Joe may be a handsome strapping guy who looks like a movie star, but he emanates Loser. He's a guy with no substance and a semi-flat-affect, a guy drawn to the quick fix. He caves to corruption easily. He got sober in prison, and flashes his sobriety chip around looking for congratulations, but visits a bar within days of release, downing a shot, and getting drawn into a possible hookup by a beautiful young woman who comes onto him hard. Joe has two daughters whom he hasn't seen in years, and their mother has denied him custody rights (who can blame her?). His parents (Robert Forster and Jacki Weaver) have already had it with their son, they both gave up on him a long time ago. Forster is particularly wonderful here, his sad-dog face looking at his son's "damage and mayhem," as he calls it, with baffled hurt eyes. He informs Joe that he recently read a book called "Understanding the Narcissistic Personality Disorder," in an attempt to comprehend his son's inability to live a meaningful life. It's strangely touching and sad.

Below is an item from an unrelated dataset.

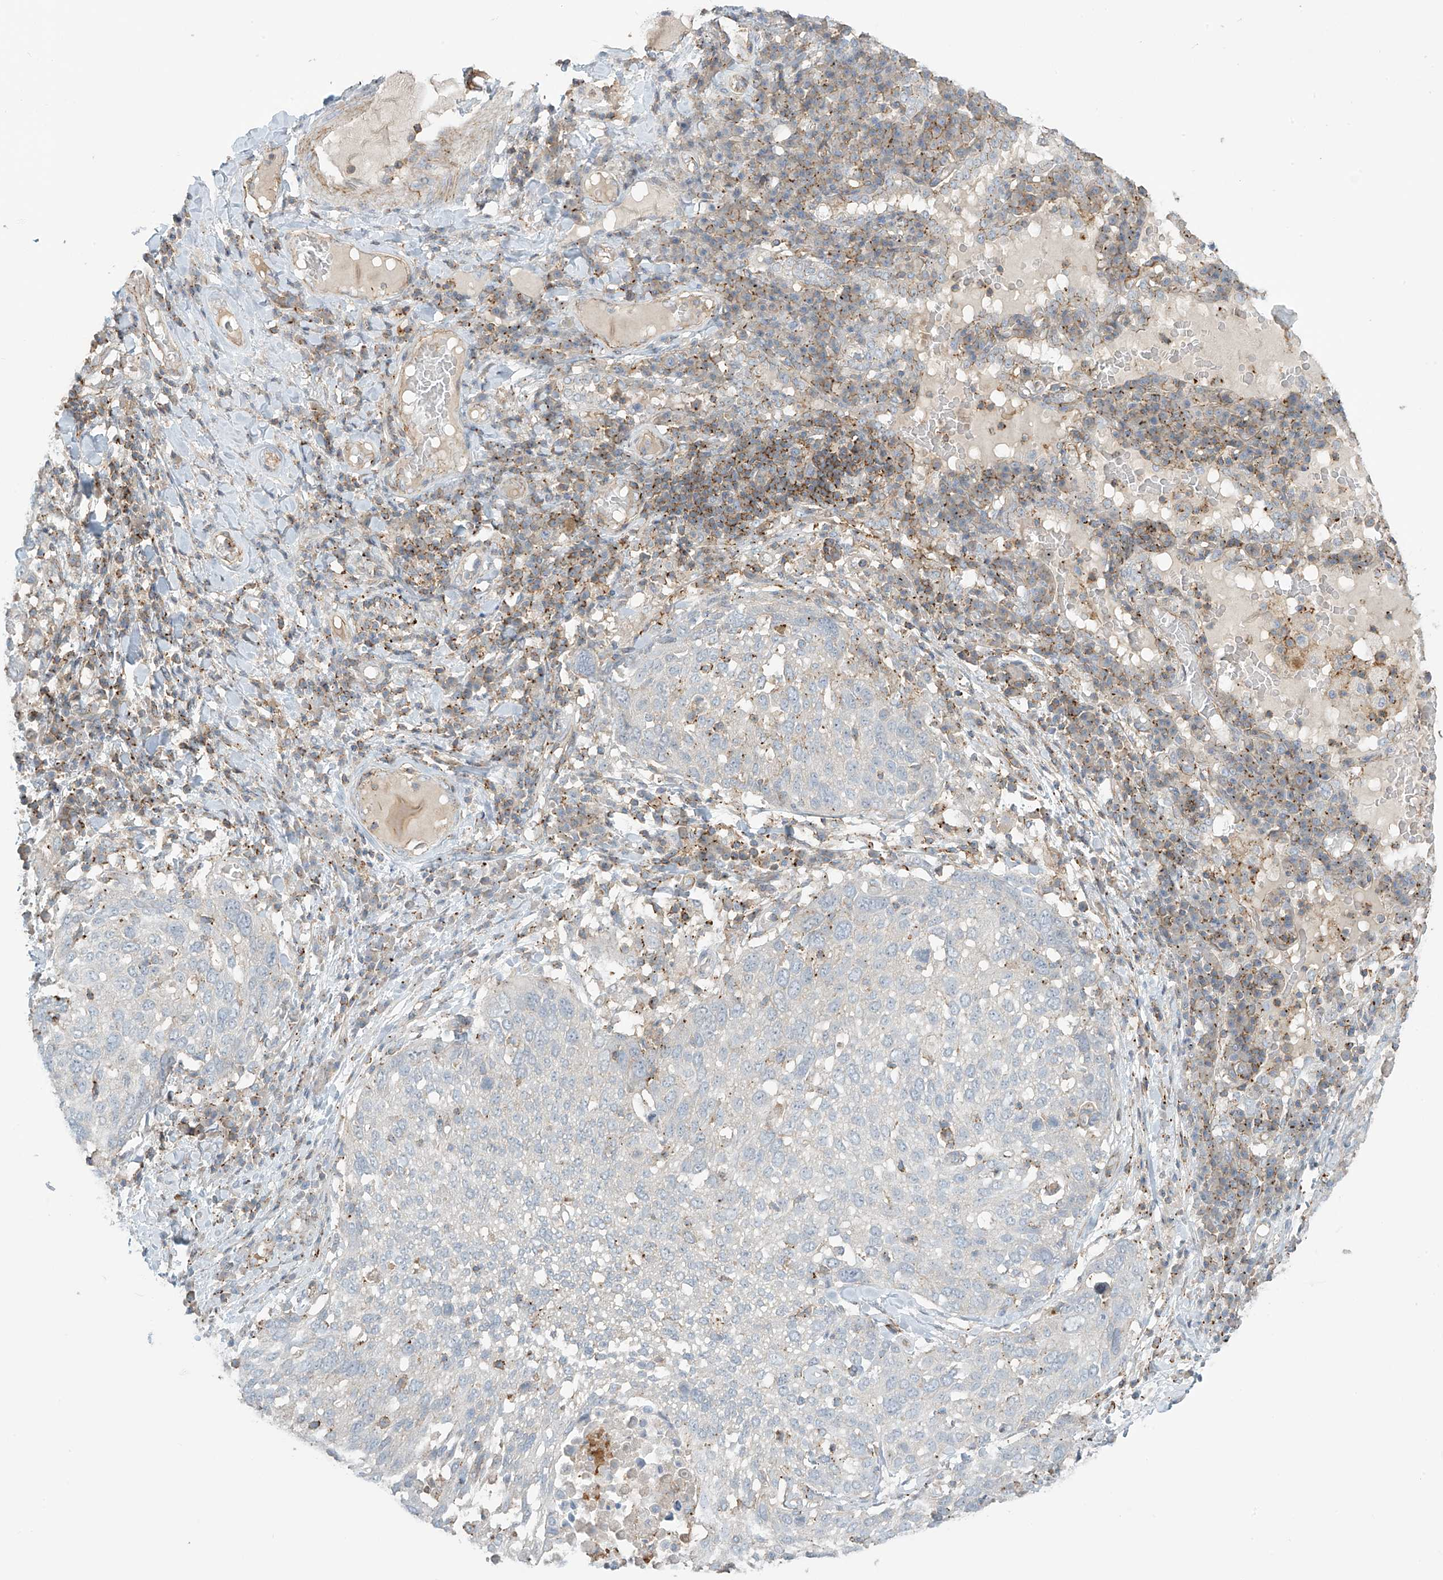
{"staining": {"intensity": "negative", "quantity": "none", "location": "none"}, "tissue": "lung cancer", "cell_type": "Tumor cells", "image_type": "cancer", "snomed": [{"axis": "morphology", "description": "Squamous cell carcinoma, NOS"}, {"axis": "topography", "description": "Lung"}], "caption": "The histopathology image exhibits no significant expression in tumor cells of lung squamous cell carcinoma.", "gene": "SLC9A2", "patient": {"sex": "male", "age": 65}}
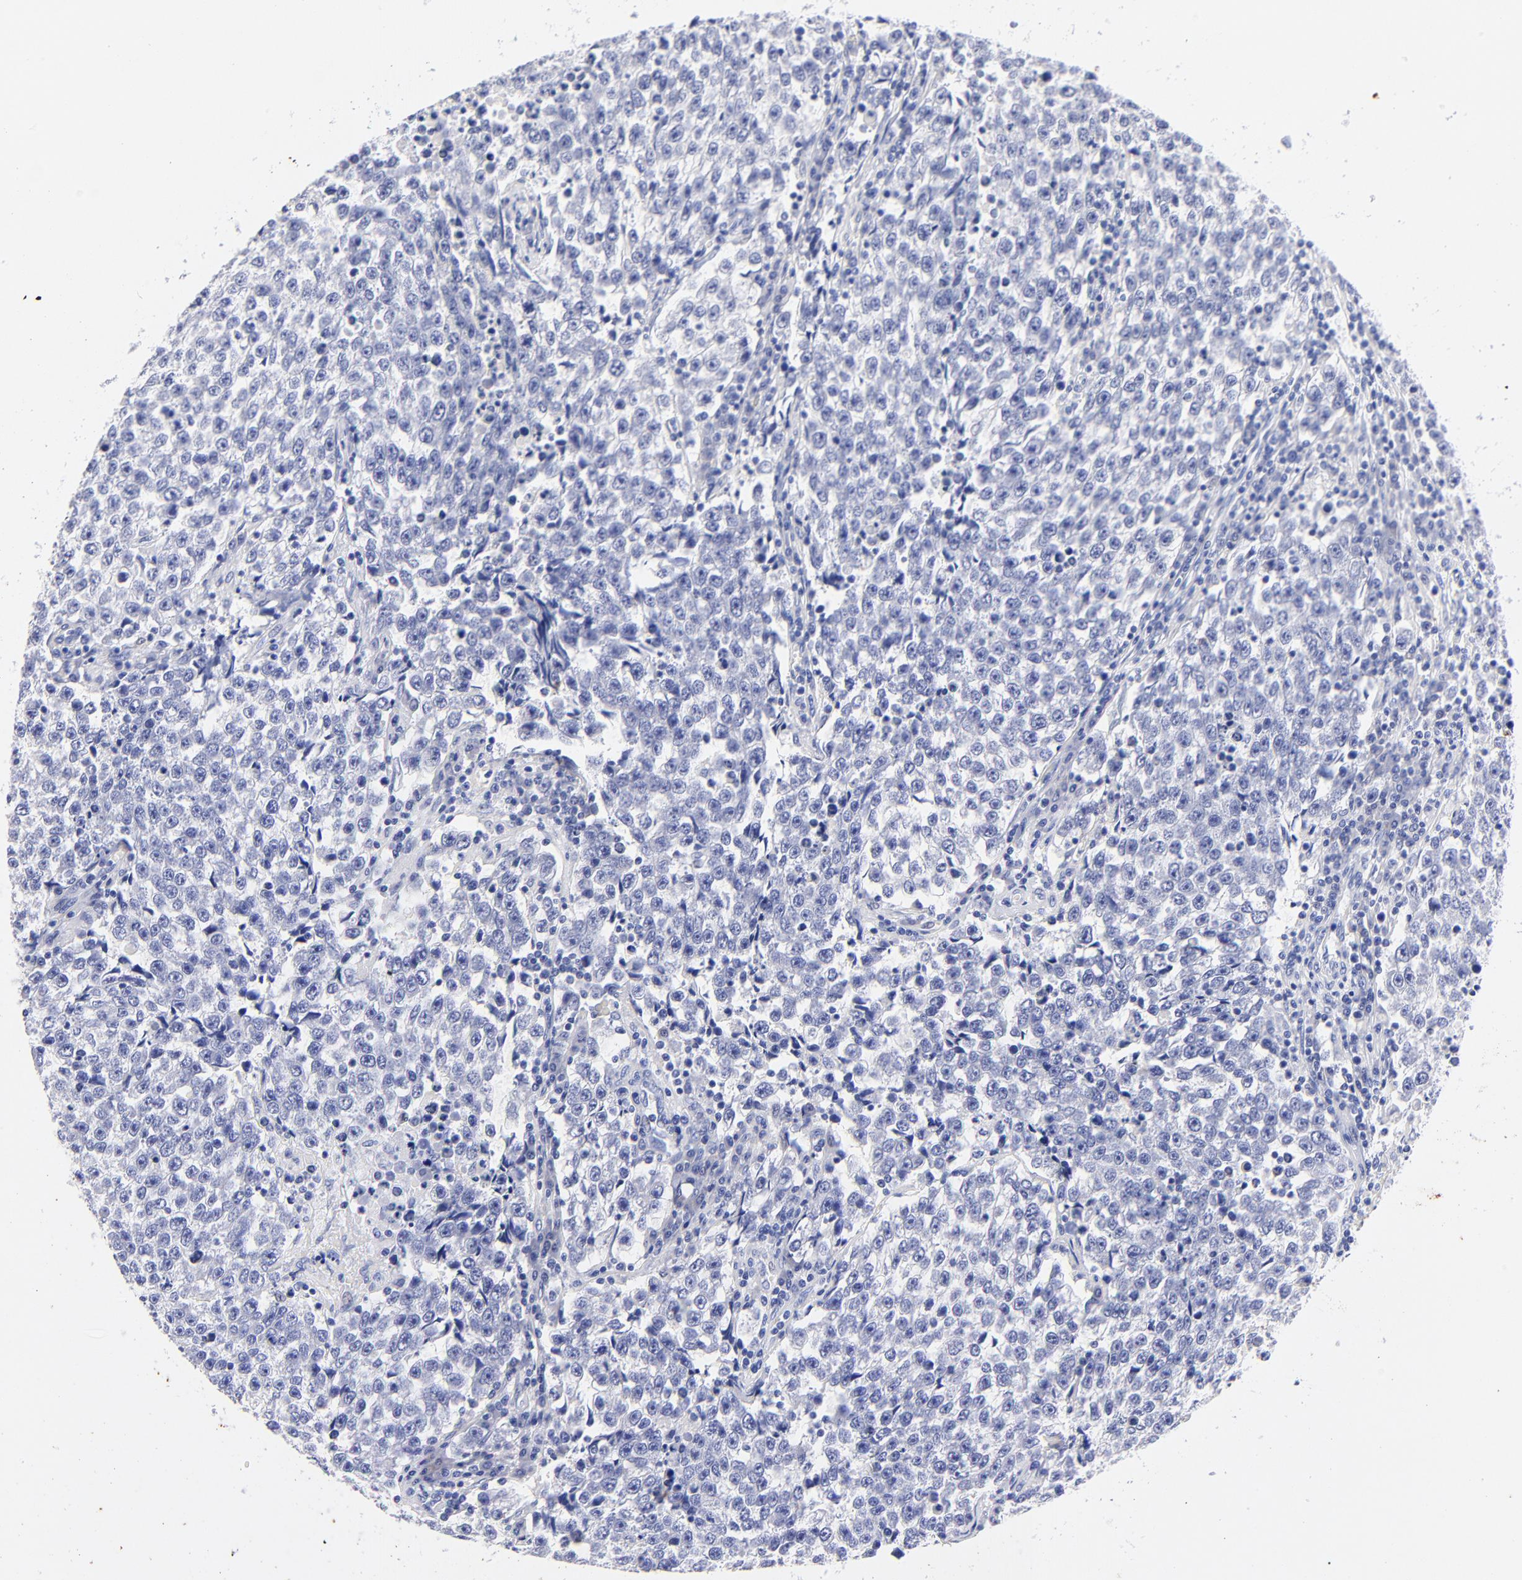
{"staining": {"intensity": "negative", "quantity": "none", "location": "none"}, "tissue": "testis cancer", "cell_type": "Tumor cells", "image_type": "cancer", "snomed": [{"axis": "morphology", "description": "Seminoma, NOS"}, {"axis": "topography", "description": "Testis"}], "caption": "DAB immunohistochemical staining of testis cancer (seminoma) displays no significant expression in tumor cells.", "gene": "HORMAD2", "patient": {"sex": "male", "age": 36}}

The criminal element in the town is a seething den of snakes, with old colleagues and cronies rising up to collect debts from Joe the instant he is released from prison. Pat Healy plays a full-on psychopath, out to get Joe. Gary Cole plays a police lieutenant who offers Joe an irresistible "carrot": kill someone who needs to be killed and get a revised custody agreement. Nobody plays amoral like Cole. There's a beautifully shot nighttime scene where the two characters sit in the bleachers at a football field, drinking beer, and Cole, staring out at the field, says with sincere regret, "Goddamn, I miss high school." That one line, pathetic and revealing, could describe the interior life of almost everyone in the film. Whatever potential they may have all had vanished a long long time ago. Everything is in the rearview mirror.
The genre elements in "Small Crimes" are very strong: the dark country roads, the sense of evil lurking in the shadows, threatening to engulf innocence. Joe—always hoping for the best in a shallow and delusional way—ignores all the signs. He cannot recognize a Bad Idea. Even his involvement with a hospice nurse (Molly Parker) is suspicious. He is into her, but he also seems to be using her to get to his "mark." Nobody is "clean" though. The way Parker's character talks about being redeemed from past actions, of giving people a second chance, is intriguing. What is she hiding? What are her ghosts?